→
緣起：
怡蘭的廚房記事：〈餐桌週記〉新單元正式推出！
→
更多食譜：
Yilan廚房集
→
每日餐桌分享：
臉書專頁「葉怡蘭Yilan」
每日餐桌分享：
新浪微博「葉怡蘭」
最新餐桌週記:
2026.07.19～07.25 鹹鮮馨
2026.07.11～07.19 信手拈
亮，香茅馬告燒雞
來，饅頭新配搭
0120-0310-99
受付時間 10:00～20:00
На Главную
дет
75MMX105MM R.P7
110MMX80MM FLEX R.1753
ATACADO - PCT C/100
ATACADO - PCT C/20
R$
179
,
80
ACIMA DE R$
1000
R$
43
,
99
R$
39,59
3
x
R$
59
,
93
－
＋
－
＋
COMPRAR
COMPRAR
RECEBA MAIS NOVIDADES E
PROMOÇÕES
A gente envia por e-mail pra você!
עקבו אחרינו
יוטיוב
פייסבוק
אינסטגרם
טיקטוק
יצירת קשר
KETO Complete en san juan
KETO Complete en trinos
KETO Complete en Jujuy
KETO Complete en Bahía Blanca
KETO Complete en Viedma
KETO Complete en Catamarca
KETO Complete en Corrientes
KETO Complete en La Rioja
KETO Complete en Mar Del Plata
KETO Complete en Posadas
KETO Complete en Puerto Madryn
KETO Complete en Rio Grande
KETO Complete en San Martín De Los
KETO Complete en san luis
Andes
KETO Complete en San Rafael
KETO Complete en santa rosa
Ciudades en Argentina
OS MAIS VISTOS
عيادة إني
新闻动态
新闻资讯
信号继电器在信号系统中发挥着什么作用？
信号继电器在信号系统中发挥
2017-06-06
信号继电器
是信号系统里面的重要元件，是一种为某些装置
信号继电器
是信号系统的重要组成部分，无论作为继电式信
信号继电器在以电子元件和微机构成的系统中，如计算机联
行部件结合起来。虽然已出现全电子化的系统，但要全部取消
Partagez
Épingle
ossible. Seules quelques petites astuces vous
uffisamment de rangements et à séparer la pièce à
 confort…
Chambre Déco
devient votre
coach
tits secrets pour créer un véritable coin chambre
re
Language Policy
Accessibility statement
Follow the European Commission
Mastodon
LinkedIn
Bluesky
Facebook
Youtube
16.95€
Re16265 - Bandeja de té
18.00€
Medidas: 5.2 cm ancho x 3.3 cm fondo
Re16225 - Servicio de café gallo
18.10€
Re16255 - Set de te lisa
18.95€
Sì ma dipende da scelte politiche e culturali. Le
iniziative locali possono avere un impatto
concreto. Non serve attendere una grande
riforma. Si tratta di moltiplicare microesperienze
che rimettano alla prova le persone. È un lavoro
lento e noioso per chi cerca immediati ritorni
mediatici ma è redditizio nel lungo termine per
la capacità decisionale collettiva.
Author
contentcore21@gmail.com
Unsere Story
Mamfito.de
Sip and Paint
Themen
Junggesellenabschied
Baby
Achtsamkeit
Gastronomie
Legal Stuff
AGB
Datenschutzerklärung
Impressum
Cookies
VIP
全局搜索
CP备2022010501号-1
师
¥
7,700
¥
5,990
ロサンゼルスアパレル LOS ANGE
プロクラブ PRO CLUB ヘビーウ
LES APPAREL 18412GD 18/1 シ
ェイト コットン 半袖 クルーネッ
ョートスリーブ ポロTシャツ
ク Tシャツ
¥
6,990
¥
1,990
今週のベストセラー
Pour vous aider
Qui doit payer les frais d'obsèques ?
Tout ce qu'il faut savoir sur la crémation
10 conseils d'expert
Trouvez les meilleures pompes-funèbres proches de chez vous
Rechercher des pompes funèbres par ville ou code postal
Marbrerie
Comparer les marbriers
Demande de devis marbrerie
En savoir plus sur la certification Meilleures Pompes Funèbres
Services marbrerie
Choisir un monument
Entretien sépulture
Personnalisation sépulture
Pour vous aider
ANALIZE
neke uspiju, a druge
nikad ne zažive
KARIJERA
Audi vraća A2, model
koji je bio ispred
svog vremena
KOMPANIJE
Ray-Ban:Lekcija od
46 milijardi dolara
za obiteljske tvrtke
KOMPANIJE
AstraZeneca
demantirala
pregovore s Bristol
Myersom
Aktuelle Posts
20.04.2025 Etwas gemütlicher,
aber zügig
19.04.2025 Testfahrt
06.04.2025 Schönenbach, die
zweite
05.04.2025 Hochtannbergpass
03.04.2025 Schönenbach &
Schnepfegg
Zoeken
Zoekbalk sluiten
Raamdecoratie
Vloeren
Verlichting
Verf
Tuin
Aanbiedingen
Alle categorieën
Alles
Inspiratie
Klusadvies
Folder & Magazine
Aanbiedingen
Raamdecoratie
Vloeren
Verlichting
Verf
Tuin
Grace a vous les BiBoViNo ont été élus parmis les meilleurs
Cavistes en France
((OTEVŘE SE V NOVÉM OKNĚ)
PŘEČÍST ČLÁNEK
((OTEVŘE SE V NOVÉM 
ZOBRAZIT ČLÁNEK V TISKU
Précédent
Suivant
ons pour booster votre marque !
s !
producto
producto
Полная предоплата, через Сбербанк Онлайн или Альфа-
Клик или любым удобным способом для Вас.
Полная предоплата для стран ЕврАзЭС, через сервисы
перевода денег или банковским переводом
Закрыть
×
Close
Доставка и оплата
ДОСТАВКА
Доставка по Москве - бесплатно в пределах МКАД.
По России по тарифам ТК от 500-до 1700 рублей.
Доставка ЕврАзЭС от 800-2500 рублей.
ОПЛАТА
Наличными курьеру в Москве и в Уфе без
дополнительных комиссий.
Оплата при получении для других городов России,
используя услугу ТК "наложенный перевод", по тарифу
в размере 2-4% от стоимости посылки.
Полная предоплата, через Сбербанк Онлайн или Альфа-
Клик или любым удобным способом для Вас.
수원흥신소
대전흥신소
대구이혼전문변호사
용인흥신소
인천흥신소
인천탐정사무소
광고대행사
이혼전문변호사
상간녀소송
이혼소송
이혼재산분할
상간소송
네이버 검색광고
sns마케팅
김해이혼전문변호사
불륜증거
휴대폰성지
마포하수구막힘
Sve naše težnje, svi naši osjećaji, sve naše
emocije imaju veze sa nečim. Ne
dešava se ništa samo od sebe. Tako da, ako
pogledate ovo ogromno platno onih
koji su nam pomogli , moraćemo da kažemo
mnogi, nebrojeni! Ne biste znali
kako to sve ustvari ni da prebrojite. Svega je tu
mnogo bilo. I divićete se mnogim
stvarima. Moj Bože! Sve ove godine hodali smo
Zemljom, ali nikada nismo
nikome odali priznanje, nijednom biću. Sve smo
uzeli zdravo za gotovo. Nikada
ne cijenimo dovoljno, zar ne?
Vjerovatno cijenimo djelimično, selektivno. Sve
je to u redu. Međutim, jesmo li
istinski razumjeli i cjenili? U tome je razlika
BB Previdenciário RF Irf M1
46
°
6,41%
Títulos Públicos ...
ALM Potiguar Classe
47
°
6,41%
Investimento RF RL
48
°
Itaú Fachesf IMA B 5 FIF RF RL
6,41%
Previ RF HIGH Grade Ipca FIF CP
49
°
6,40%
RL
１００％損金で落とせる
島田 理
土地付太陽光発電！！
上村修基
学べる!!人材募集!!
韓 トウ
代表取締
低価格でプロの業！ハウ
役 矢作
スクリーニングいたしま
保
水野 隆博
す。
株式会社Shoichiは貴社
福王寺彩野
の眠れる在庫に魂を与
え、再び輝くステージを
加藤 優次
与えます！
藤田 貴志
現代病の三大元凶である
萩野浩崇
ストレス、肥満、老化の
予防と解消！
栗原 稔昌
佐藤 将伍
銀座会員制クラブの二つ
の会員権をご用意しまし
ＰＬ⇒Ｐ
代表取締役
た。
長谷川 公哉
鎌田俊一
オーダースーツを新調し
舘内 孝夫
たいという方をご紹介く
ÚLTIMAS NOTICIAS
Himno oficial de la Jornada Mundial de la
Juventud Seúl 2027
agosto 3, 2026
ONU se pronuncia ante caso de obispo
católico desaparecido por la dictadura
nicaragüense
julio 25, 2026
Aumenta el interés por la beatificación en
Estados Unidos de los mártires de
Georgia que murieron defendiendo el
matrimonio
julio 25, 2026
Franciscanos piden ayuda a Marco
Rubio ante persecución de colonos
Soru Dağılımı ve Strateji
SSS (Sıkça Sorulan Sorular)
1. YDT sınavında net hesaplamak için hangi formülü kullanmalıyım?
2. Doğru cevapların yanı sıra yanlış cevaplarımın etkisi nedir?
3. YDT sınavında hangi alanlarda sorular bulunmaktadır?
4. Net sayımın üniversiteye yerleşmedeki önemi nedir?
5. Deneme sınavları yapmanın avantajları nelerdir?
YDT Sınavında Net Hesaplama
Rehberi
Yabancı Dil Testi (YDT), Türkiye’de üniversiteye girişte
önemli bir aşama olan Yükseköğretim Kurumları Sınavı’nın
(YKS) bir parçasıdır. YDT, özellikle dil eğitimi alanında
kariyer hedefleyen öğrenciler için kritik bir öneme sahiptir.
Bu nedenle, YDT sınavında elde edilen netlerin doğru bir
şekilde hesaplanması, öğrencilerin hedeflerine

Task item:
How many lines in the entries above contain the string "Москве"? Reply with the number alone.

Expected answer:
2